Chaque écriture a ses raisons d'exister, mais l'écriture ne peut exister que lorsqu'elle échappe à la raison.
Et question échappatoire, je pense que l'écriture est reine en ce domaine.
Car effectivement, comme un acte d'amour, elle procède par les mêmes tensions, vibrations, sentiments… jusqu'à l'ambiguïté, jusqu'à l'abandon.

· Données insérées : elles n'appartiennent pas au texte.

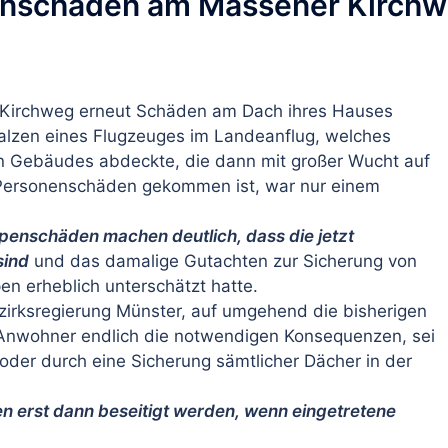
nschaden am Massener Kirchwe
Kirchweg erneut Schäden am Dach ihres Hauses
walzen eines Flugzeuges im Landeanflug, welches
en Gebäudes abdeckte, die dann mit großer Wucht auf
u Personenschäden gekommen ist, war nur einem
enschäden machen deutlich, dass die jetzt
sind
und das damalige Gutachten zur Sicherung von
n erheblich unterschätzt hatte.
ezirksregierung Münster, auf umgehend die bisherigen
r Anwohner endlich die notwendigen Konsequenzen, sei
der durch eine Sicherung sämtlicher Dächer in der
ken erst dann beseitigt werden, wenn eingetretene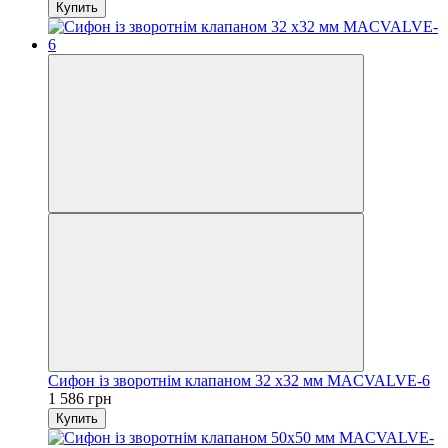
Купить
Сифон із зворотнім клапаном 32 х32 мм MACVALVE-6
1 586 грн
Купить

Oui, l'écriture est une joueuse, une amante capricieuse, une enfant sauvage, qui s'éduque à la dure, qui travaille par pur plaisir, mais sans aucune docilité, qui fait fi de ses racines enfouies et qui ne se dompte et ne se dresse jamais.
L'écriture se nourrit de passion, de fulgurance, d'excès, et oui, parfois elle est infidèle.
Elle aime alors quitter le nid, abandonner la main, cracher sur la compréhension, se draper d'indifférence. On ne sait pas où elle part, où elle va, pour combien de temps.
J'aime à penser que l'écriture est une grande jalouse, qui lorsqu'elle sent que son auteur pose son âme sur un autre centre d'intérêt, elle en crève de rage et se laisse dépérir.
J'aime à penser qu'elle ne s'éloigne que très peu en fait, qu'elle se tapit comme un petit animal fou de douleur dans le recoin sombre d'une pièce oubliée, à qui il faudra un peu de temps pour reprendre ses esprits et se préparer à une métamorphose.
Et un jour, elle quittera ses habits tout froissés de solitude, afin de revêtir la robe d'une deuxième, énième… naissance.
Oui, j'aime à penser cela. Et surtout en ce qui concerne son écriture.
Je le lui ai écrit chez elle.
Lui qui tarde à revenir, elle qui s'éloigne, lui qui doute, elle qui stoppe sa course…
Je suis fatigué. Fatigué.


Quant à l'écriture, cette enfant parfois trop gâtée sait en effet faire la moue et se recroqueviller dans son coin, laissant son auteur sans voix ! Je suppose qu'alors cette enfant, croyant se suffire à elle-seule, se mire trop en son propre miroir. Il n'est de bon style sans message fort.